Stored entries =
— START —
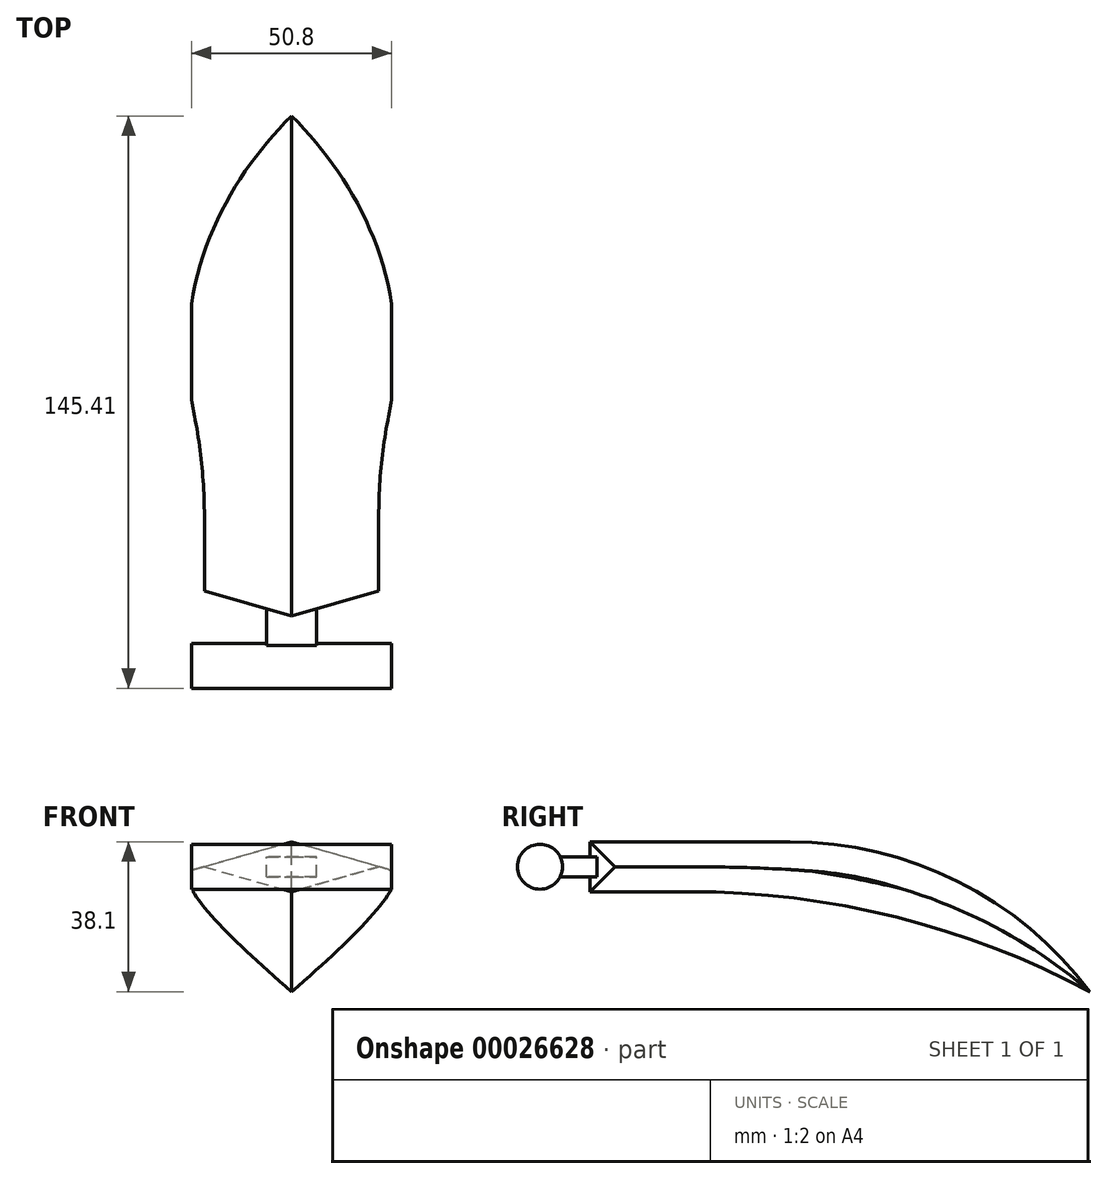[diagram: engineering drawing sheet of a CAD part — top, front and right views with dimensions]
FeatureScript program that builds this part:
annotation { "Feature Type Name" : "Feature", "Feature Type Description" : "" }
export const myFeature = defineFeature(function(context is Context, id is Id, definition is map)
    precondition{}
    {
        {
            var Q0;
            Q0=qCreatedBy(makeId("Front.planeOp"),FACE);
            var sketch = newSketch(context, id + "F0", { "sketchPlane" : qUnion([Q0])});
            skLineSegment(sketch, "E0.bottom", {"start": v(0, 0) * mm, "end": v(50.8, 0) * mm});
            skLineSegment(sketch, "E0.top", {"start": v(0, 50.8) * mm, "end": v(50.8, 50.8) * mm});
            skLineSegment(sketch, "E0.left", {"start": v(0, 0) * mm, "end": v(0, 50.8) * mm});
            skLineSegment(sketch, "E0.right", {"start": v(50.8, 0) * mm, "end": v(50.8, 50.8) * mm});
            skSolve(sketch);
        }
        {
            var Q0;
            Q0=qSketchRegion(id+"F0",true);
            extrude(context, id + "F1", {"entities" : qUnion([Q0]), "depth" : 50.8 * mm});
        }
        {
            var Q0;
            Q0=makeQuery(id+"F1.opExtrude","SWEPT_FACE",FACE,{"disambiguationData":[OSD([sQuery(id+"F0.wireOp",EDGE,"E0.bottom")])]});
            var Q1;
            Q1=makeQuery(id+"F1.opExtrude","SWEPT_FACE",FACE,{"disambiguationData":[OSD([sQuery(id+"F0.wireOp",EDGE,"E0.left")])]});
            var Q2;
            Q2=makeQuery(id+"F1.opExtrude","SWEPT_FACE",FACE,{"disambiguationData":[OSD([sQuery(id+"F0.wireOp",EDGE,"E0.top")])]});
            var Q3;
            Q3=makeQuery(id+"F1.opExtrude","SWEPT_FACE",FACE,{"disambiguationData":[OSD([sQuery(id+"F0.wireOp",EDGE,"E0.right")])]});
            fillet(context, id + "F2", {"entities" : qUnion([Q0, Q1, Q2, Q3]), "radius" : 12.7 * mm, "tangentPropagation" : true, "allowEdgeOverflow" : false});
        }
        {
            var Q0;
            Q0=makeQuery(id+"F1.opExtrude","SWEPT_FACE",FACE,{"disambiguationData":[OSD([sQuery(id+"F0.wireOp",EDGE,"E0.right")])]});
            var Q1;
            Q1=makeQuery(id+"F1.opExtrude","SWEPT_FACE",FACE,{"disambiguationData":[OSD([sQuery(id+"F0.wireOp",EDGE,"E0.left")])]});
            cPlane(context, id + "F3", {"entities" : qUnion([Q0, Q1]), "cplaneType" : CPlaneType.MID_PLANE, "offset" : 152.4 * mm, "width" : 152.4 * mm, "height" : 152.4 * mm});
        }
        {
            var Q0;
            Q0=makeQuery(id+"F1.opExtrude","CAP_FACE",FACE,{"disambiguationData":[OSD([sQuery(id+"F0.wireOp",EDGE,"E0.bottom"),sQuery(id+"F0.wireOp",EDGE,"E0.top"),sQuery(id+"F0.wireOp",EDGE,"E0.left"),sQuery(id+"F0.wireOp",EDGE,"E0.right")])],"isStart":false});
            var sketch = newSketch(context, id + "F4", { "sketchPlane" : qUnion([Q0])});
            skCircle(sketch, "E1", {"center": v(25.4, 25.4) * mm, "radius": 6.35 * mm});
            skSolve(sketch);
        }
        {
            var Q0;
            Q0=qSketchRegion(id+"F4",true);
            extrude(context, id + "F5", {"entities" : qUnion([Q0]), "operationType" : NewBodyOperationType.ADD, "depth" : 12.7 * mm});
        }
        {
            var Q0;
            Q0=qCreatedBy(id+"F3.planeOp",FACE);
            var sketch = newSketch(context, id + "F6", { "sketchPlane" : qUnion([Q0])});
            skPoint(sketch, "E2", {"position": v(-76.2, 25.4) * mm});
            skArc(sketch, "E3", {"start": v(-93.98, 25.4) * mm, "mid": v(-76.2, 7.62) * mm, "end": v(-58.42, 25.4) * mm});
            skLineSegment(sketch, "E4", {"start": v(-76.2, 25.4) * mm, "end": v(-58.42, 25.4) * mm});
            skLineSegment(sketch, "E5", {"start": v(-76.2, 25.4) * mm, "end": v(-93.98, 25.4) * mm});
            skSolve(sketch);
        }
        {
            var Q0;
            Q0=makeQuery(id+"F6.imprint","IMPRINT",FACE,{"disambiguationData":[TD([[makeQuery(id+"F6.imprint","IMPRINT",EDGE,{"derivedFrom":sQuery(id+"F6.wireOp",EDGE,"E3")}),1.0]])]});
            var Q1;
            Q1=sQuery(id+"F6.wireOp",EDGE,"E5");
            revolve(context, id + "F7", {"operationType" : NewBodyOperationType.ADD, "entities" : qUnion([Q0]), "axis" : qUnion([Q1]), "revolveType" : RevolveType.FULL});
        }
        {
            var Q0;
            Q0=qCreatedBy(id+"F3.planeOp",FACE);
            var sketch = newSketch(context, id + "F8", { "sketchPlane" : qUnion([Q0])});
            skLineSegment(sketch, "E6", {"start": v(-12.56, 38.02) * mm, "end": v(12.84, 38.02) * mm});
            skArc(sketch, "E7", {"start": v(12.84, 38.02) * mm, "mid": v(65.2, 31.57) * mm, "end": v(114.44, 12.62) * mm});
            skLineSegment(sketch, "E8", {"start": v(-12.56, 38.02) * mm, "end": v(-12.56, 50.72) * mm});
            skLineSegment(sketch, "E9", {"start": v(-12.56, 50.72) * mm, "end": v(38.24, 50.72) * mm});
            skArc(sketch, "E10", {"start": v(38.24, 50.72) * mm, "mid": v(80.84, 40.66) * mm, "end": v(114.44, 12.62) * mm});
            skSolve(sketch);
        }
        {
            var Q0;
            Q0=makeQuery(id+"F8.imprint","IMPRINT",FACE,{"disambiguationData":[TD([[makeQuery(id+"F8.imprint","IMPRINT",EDGE,{"derivedFrom":sQuery(id+"F8.wireOp",EDGE,"E6")}),1.0]])]});
            extrude(context, id + "F9", {"entities" : qUnion([Q0]), "depth" : 25.4 * mm, "hasDraft" : true, "draftAngle" : 16 * degree, "draftPullDirection" : true, "hasSecondDirection" : true, "secondDirectionOppositeDirection" : true, "secondDirectionDepth" : 25.4 * mm, "hasSecondDirectionDraft" : true, "secondDirectionDraftAngle" : 16 * degree, "secondDirectionDraftPullDirection" : true});
        }
        {
            var Q0;
            Q0=makeQuery(id+"F1.opExtrude","SWEPT_BODY",BODY,{"disambiguationData":[OSD([sQuery(id+"F0.wireOp",EDGE,"E0.bottom"),sQuery(id+"F0.wireOp",EDGE,"E0.top"),sQuery(id+"F0.wireOp",EDGE,"E0.left"),sQuery(id+"F0.wireOp",EDGE,"E0.right")])]});
            deleteBodies(context, id + "F10", {"entities" : qUnion([Q0])});
        }
        {
            var Q0;
            Q0=qCreatedBy(id+"F3.planeOp",FACE);
            var sketch = newSketch(context, id + "F11", { "sketchPlane" : qUnion([Q0])});
            skLineSegment(sketch, "E11", {"start": v(-12.56, 44.37) * mm, "end": v(-25.26, 44.37) * mm});
            skCircle(sketch, "E12", {"center": v(-25.26, 44.37) * mm, "radius": 5.72 * mm});
            skLineSegment(sketch, "E13.rect.bottom", {"start": v(-10.39, 41.83) * mm, "end": v(-23.09, 41.83) * mm});
            skLineSegment(sketch, "E13.rect.top", {"start": v(-10.39, 46.9) * mm, "end": v(-23.09, 46.9) * mm});
            skLineSegment(sketch, "E13.rect.left", {"start": v(-10.39, 41.83) * mm, "end": v(-10.39, 46.9) * mm});
            skLineSegment(sketch, "E13.rect.right", {"start": v(-23.09, 41.83) * mm, "end": v(-23.09, 46.9) * mm});
            skPoint(sketch, "E13.rect.middle", {"position": v(-16.74, 44.37) * mm});
            skSolve(sketch);
        }
        {
            var Q0;
            Q0=makeQuery(id+"F11.imprint","IMPRINT",FACE,{"disambiguationData":[TD([[makeQuery(id+"F11.imprint","IMPRINT",EDGE,{"derivedFrom":sQuery(id+"F11.wireOp",EDGE,"E12")}),1.0]])]});
            var Q1;
            {var subQ2=sQuery(id+"F11.wireOp",EDGE,"E13.rect.top");var subQ6=sQuery(id+"F11.wireOp",EDGE,"E12");var subQ7=makeQuery(id+"F11.imprint","INTERSECT",VERTEX,{"derivedFrom":[subQ6,subQ2]});Q1=makeQuery(id+"F11.imprint","IMPRINT",FACE,{"disambiguationData":[TD([[makeQuery(id+"F11.imprint","IMPRINT",EDGE,{"disambiguationData":[TD([[subQ7,-1.0]])],"derivedFrom":subQ6}),1.0]])]});}
            extrude(context, id + "F12", {"entities" : qUnion([Q0, Q1]), "depth" : 25.4 * mm, "hasSecondDirection" : true, "secondDirectionOppositeDirection" : true, "secondDirectionDepth" : 25.4 * mm});
        }
        {
            var Q0;
            {var subQ0=sQuery(id+"F11.wireOp",EDGE,"E13.rect.left");Q0=makeQuery(id+"F11.imprint","IMPRINT",FACE,{"disambiguationData":[TD([[makeQuery(id+"F11.imprint","IMPRINT",EDGE,{"derivedFrom":subQ0}),1.0]])]});}
            extrude(context, id + "F13", {"entities" : qUnion([Q0]), "operationType" : NewBodyOperationType.ADD, "depth" : 6.35 * mm, "hasSecondDirection" : true, "secondDirectionOppositeDirection" : true, "secondDirectionDepth" : 6.35 * mm});
        }
    });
— END —
Task directions =
Report every line in the data above that contains the string "radius". Case counts.

Result of the task =
            fillet(context, id + "F2", {"entities" : qUnion([Q0, Q1, Q2, Q3]), "radius" : 12.7 * mm, "tangentPropagation" : true, "allowEdgeOverflow" : false});
            skCircle(sketch, "E1", {"center": v(25.4, 25.4) * mm, "radius": 6.35 * mm});
            skCircle(sketch, "E12", {"center": v(-25.26, 44.37) * mm, "radius": 5.72 * mm});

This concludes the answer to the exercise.